“What’s African about this volcano summit?” I was asking myself in a sound-design session today for my documentary film, Volcanic Sprint. Our footage was extreme up on the summit of Mt. Cameroon (the halfway point of the race). But it was so freezing that the camera intermittently failed to capture audio. When a female leader summits, race staff shout encouragement in a sing-songy chorus of English and Bakweri dialect. It’s a joyous barrage, carving out space from the wind and cold and expanse.
When the men leaders summit, however, the audio cuts off. You can’t even hear the 50 mile-per-hour winds. In the silence, my thoughts go tangential and I imagine the racers talking in German. Who knows why. But if World War I had gone differently, Cameroon might still be German Kamerun. In fact, three other African states share similar histories of German colonization: Togo, Namibia (South-West Africa), and Tanzania (Tanganyika). Racers would be clad in lederhausen.
During our session, the music composed by Asparagus Media ultimately carried the drama, and when we needed wind, our sound designer, Howard at TEAM, made it happen. Then I remembered something I learned during production in Cameroon. When the town of Buea erected a statue for perennial winner, the Queen of the Mountain, her son Pierrot told me, clearly proud, that it was the second statue in the entire province. “What’s the other one?” I asked. Without hesitation he answered: “Bismarck.”
I was in a color-correction session today for my first documentary feature, Volcanic Sprint, about Africa’s most grueling mountain race. And I noticed something. Before the race begins, the “Queen of the Mountain,” who is the defending female champion, is at risk of being disqualified. Amid rumors of a conspiracy, the Mayor of Buea speaks up: “Her supporters may interpret it as a kind of injustice done to her.” His words are calculated, yet visceral, and it’s clear he’s a fan as well. The scene helps establish the Queen as more than a sports star. An entire town is leaning on her. Then I noticed the Mayor’s baseball cap, which read: “Bank of Scotland.”
Why Scotland in Africa? Forest Whitaker truly deserved his Oscar for The Last King of Scotland, a rough-hewn, focused story infused with documentary style. It is more enduring than the entertaining Blood Diamond. But why did Whitaker’s character, dictator Idi Amin grant himself the title “King of Scotland?” I thought I knew part of the answer. Colonized by the Brits, Uganda and Scotland share a common history. Then I encountered My Brutal Muse, a fascinating article by novelist Giles Foden who wrote the book upon which the movie was based. Foden called the mental roots of Amin’s behavior, “the psychological byproduct of his Oedipal relationship with the former colonial power.” When the Brits turned their backs on Amin, he “could sing Scotland’s praises and support its self-determination, while hating and hoping to split the UK.” So in quirky, and sometimes entertaining fashion, Amin was simply following the old adage of realpolitik: “My Enemy’s Enemy is My Friend” (which also happens to be the name of a forthcoming documentary film by the The Last King of Scotland’s director, Kevin MacDonald.

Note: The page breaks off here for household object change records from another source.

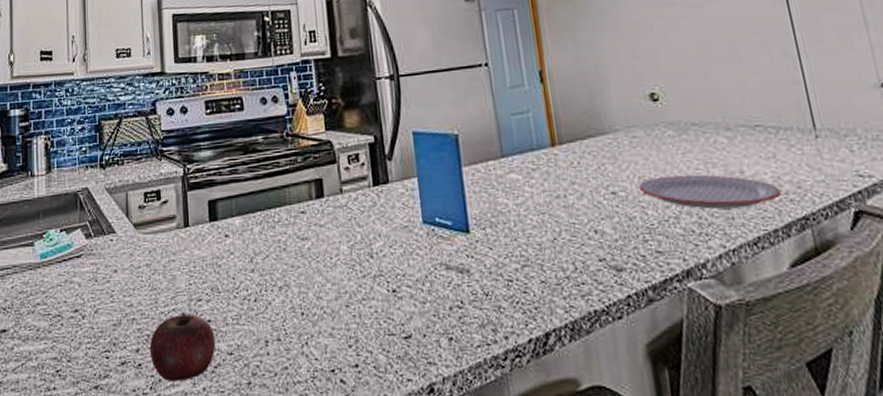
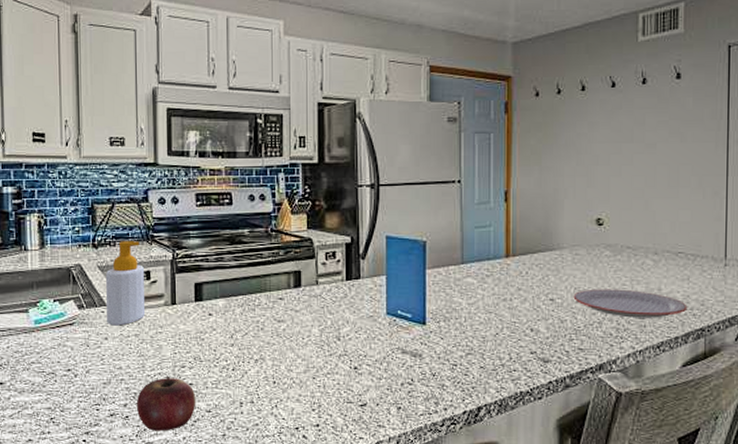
soap bottle: none [114,157,156,256] -> present [106,241,144,326]

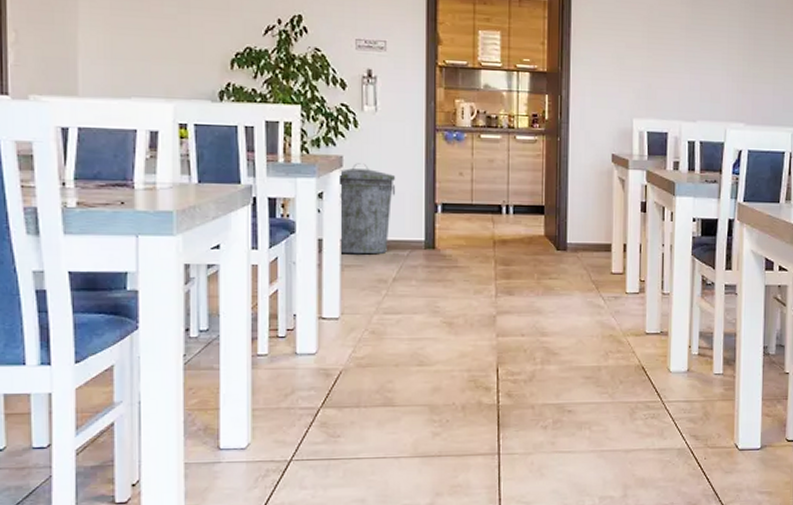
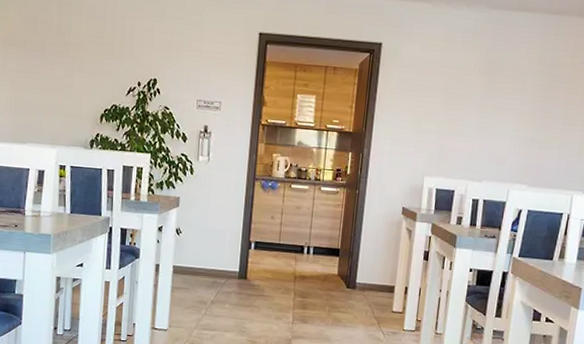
trash can: present [340,163,395,255] -> none [173,204,219,280]

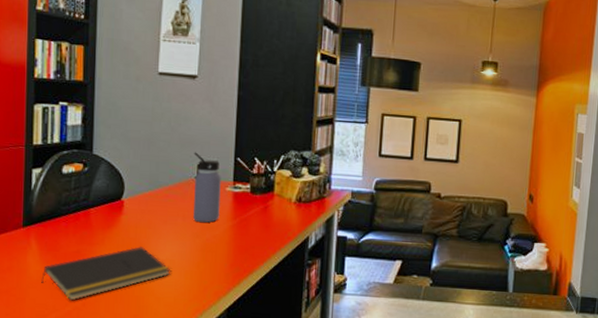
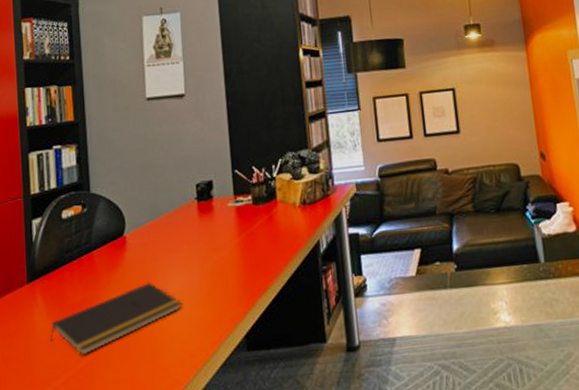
water bottle: present [193,152,221,223] -> none [190,172,225,246]

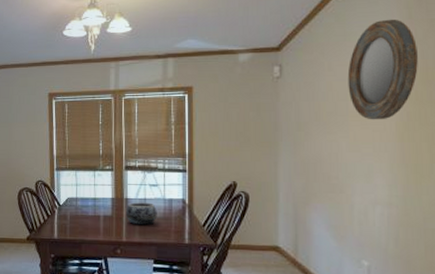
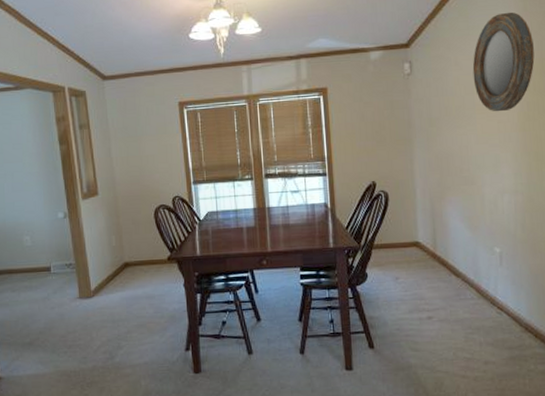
decorative bowl: present [126,202,157,226] -> none [269,209,301,234]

Now, back to Volcanic Sprint and the Mayor of Buea (located in the Southwest Province of Cameroon, also colonized by the British.) His “Bank of Scotland” hat. Was it an accident of overlapping cultures or political commentary? Or simply a stylish protection from the equatorial sun? I think not: in singing Scotland’s praises, one African mayor is doing more than just associating himself with a prosperous foreign bank. After a fashion, like Whitaker’s Amin, he’s invoking the swagger of Braveheart.